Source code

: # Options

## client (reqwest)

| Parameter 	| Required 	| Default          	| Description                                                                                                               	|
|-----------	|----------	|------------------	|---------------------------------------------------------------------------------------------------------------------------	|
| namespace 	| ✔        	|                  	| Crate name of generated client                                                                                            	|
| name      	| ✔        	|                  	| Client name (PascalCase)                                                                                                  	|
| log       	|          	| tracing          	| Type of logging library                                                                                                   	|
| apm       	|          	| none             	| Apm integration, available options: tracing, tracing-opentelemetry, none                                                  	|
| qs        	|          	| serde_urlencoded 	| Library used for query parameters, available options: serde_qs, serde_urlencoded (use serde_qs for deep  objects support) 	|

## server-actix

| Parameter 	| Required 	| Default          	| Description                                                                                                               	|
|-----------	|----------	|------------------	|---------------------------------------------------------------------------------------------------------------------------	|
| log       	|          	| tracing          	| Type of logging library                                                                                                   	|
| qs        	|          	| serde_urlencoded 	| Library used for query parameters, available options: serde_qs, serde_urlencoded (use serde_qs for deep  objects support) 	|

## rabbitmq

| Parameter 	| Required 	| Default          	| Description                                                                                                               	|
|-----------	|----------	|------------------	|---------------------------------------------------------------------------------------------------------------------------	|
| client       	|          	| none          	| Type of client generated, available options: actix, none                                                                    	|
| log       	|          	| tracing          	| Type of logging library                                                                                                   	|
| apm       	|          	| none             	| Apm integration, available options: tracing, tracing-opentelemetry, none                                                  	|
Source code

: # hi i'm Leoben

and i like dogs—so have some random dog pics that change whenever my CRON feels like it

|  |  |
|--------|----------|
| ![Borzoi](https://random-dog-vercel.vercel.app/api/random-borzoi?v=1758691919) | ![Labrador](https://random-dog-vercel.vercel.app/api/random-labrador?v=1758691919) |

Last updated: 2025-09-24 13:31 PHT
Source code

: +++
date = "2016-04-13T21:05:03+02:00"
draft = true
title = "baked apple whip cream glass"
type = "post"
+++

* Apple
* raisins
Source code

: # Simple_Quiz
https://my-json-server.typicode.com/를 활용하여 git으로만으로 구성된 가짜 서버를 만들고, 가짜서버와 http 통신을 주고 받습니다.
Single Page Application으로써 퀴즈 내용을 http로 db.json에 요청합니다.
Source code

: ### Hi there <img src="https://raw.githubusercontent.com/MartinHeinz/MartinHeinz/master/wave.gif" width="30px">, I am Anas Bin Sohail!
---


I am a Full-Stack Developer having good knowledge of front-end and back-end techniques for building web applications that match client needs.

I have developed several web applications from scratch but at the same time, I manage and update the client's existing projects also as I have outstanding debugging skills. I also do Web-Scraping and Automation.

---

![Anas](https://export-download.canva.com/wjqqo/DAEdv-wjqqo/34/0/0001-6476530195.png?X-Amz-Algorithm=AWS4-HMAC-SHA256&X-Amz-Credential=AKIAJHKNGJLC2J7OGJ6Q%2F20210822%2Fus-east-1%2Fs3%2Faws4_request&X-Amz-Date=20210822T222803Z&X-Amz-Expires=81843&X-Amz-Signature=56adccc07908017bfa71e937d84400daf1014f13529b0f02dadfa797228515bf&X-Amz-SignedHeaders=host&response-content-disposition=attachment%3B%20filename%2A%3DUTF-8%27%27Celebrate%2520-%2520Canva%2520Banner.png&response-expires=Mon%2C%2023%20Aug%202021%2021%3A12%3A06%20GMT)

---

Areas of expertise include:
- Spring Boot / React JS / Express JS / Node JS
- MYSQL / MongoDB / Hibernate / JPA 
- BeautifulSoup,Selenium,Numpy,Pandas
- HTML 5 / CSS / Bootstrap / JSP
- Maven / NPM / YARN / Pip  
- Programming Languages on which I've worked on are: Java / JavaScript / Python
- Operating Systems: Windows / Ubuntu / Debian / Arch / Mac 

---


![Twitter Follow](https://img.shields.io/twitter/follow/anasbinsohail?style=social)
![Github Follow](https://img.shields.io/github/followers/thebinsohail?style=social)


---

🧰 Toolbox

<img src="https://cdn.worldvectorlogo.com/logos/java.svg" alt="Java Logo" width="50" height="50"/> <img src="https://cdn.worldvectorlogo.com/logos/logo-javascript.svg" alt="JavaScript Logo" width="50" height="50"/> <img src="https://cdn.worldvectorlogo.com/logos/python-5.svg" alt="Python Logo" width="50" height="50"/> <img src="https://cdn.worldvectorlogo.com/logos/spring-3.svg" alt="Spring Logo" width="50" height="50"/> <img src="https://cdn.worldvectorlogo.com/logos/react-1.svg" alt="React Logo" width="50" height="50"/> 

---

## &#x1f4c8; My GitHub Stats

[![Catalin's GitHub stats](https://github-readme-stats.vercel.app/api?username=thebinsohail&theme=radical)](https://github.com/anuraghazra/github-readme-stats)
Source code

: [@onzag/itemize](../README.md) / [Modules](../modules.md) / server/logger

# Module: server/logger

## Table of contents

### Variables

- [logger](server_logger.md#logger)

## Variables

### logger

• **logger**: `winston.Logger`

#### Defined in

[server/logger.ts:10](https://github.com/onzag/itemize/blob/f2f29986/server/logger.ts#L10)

* _Requirement_: Please give as a numbered list, leaving out blank lines, the lines of the records beginning at the line that contains "## &#x1f4c8; My GitHub Stats" and running through the end of the records.

* _Problem solution_:
1. ## &#x1f4c8; My GitHub Stats
2. [![Catalin's GitHub stats](https://github-readme-stats.vercel.app/api?username=thebinsohail&theme=radical)](https://github.com/anuraghazra/github-readme-stats)
3. Source code
4. : [@onzag/itemize](../README.md) / [Modules](../modules.md) / server/logger
5. # Module: server/logger
6. ## Table of contents
7. ### Variables
8. - [logger](server_logger.md#logger)
9. ## Variables
10. ### logger
11. • **logger**: `winston.Logger`
12. #### Defined in
13. [server/logger.ts:10](https://github.com/onzag/itemize/blob/f2f29986/server/logger.ts#L10)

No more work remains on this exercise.